Job Description
Shape the Future of Safe Artificial Intelligence.
At Nebula Horizon Labs, we are building the foundational architecture for the next generation of sentient systems. As a Senior AI Safety & Alignment Engineer, you will be at the forefront of ensuring that advanced AI models remain beneficial, transparent, and aligned with human values. If you are passionate about the ethical implications of deep learning and possess the technical prowess to build robust guardrails, we want to hear from you.

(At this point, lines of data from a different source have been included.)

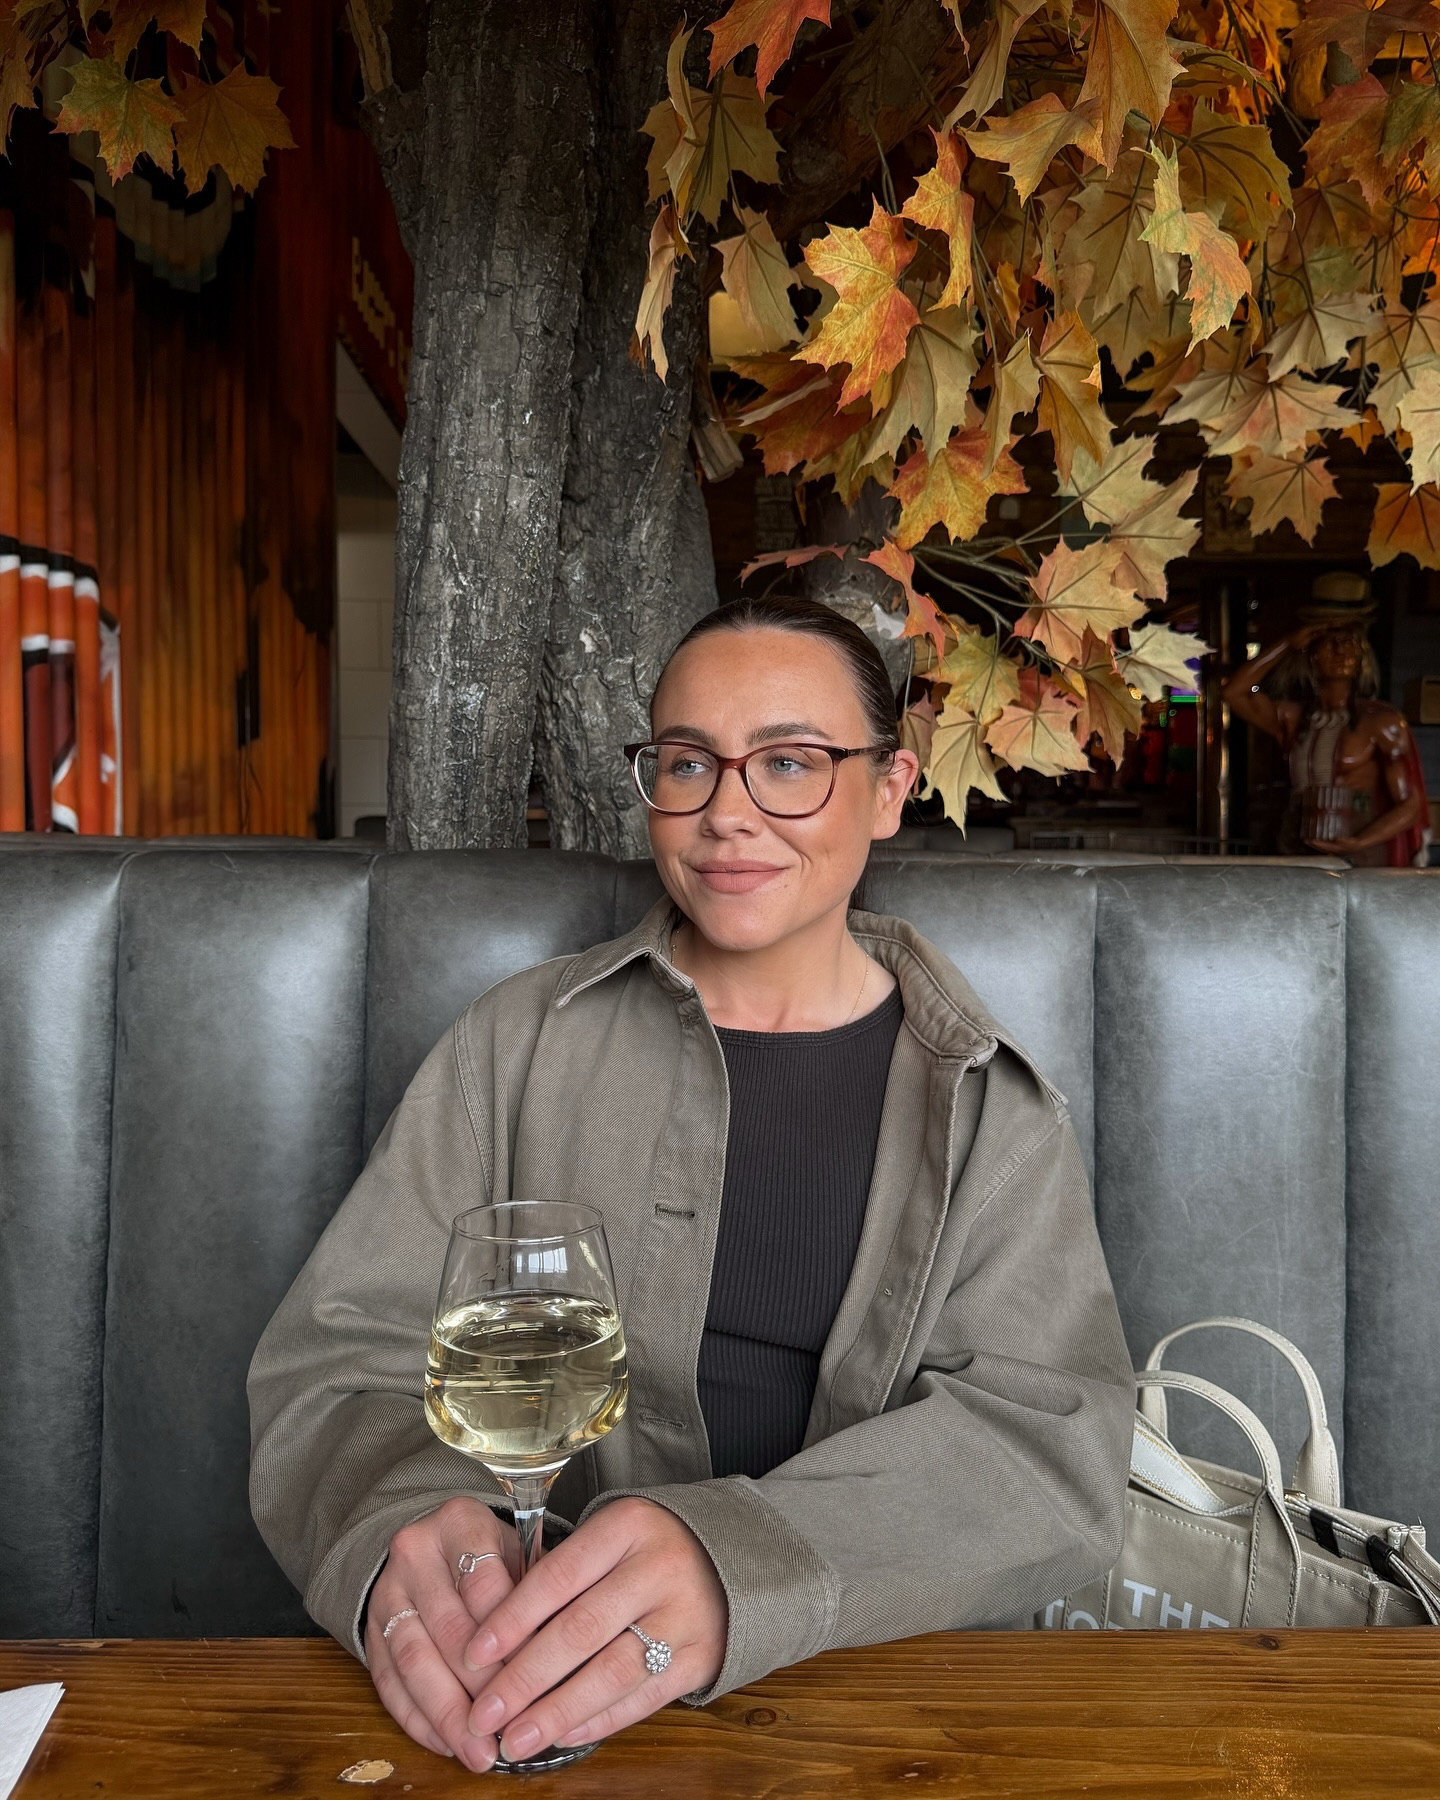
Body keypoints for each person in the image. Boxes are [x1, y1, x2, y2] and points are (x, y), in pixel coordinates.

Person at [248, 595, 1135, 1774]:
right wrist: (400, 1519)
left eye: (789, 764)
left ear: (887, 790)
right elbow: (337, 1358)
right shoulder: (516, 1042)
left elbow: (1050, 1454)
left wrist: (742, 1562)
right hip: (519, 1694)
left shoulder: (991, 1106)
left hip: (884, 1721)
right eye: (687, 764)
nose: (727, 814)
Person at [1221, 575, 1429, 867]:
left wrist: (1361, 841)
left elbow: (1410, 805)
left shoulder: (1381, 721)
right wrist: (1287, 644)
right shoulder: (1292, 719)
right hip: (1298, 841)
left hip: (1359, 844)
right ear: (1312, 654)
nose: (1341, 650)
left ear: (1361, 656)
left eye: (1350, 643)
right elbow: (1234, 691)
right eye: (1330, 642)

Join a team of world-class researchers and engineers dedicated to solving the most complex challenges in AI alignment before 2026.
Responsibilities
- Develop and implement rigorous Red-Teaming protocols to identify and mitigate vulnerabilities in large language models and neural networks.
- Design and deploy Reinforcement Learning from Human Feedback (RLHF) pipelines to fine-tune model behaviors in complex, ambiguous scenarios.
- Create scalable monitoring tools to detect and prevent Adversarial Attacks and model manipulation in real-time.
- Collaborate with cross-functional teams of AI Researchers, Policy Experts, and UX Designers to define safety guidelines for emerging AGI technologies.
- Conduct extensive research on Interpretability techniques to understand the decision-making processes of black-box models.
- Document safety assessments and contribute to open-source libraries focused on AI governance.
Qualifications
- Ph.D. or Masterβs degree in Computer Science, Cognitive Science, or a related field with a focus on AI/ML.
- 5+ years of professional experience in Machine Learning, Natural Language Processing (NLP), or Reinforcement Learning.
- Deep understanding of Transformer Architectures and modern Large Language Models (LLMs).
- Proven track record of conducting adversarial analysis or safety audits on production models.
- Strong proficiency in Python, PyTorch, or TensorFlow.
- Excellent written and verbal communication skills for translating complex technical concepts for diverse stakeholders.
- Experience with formal verification methods or game-theoretic approaches to AI safety is a major plus.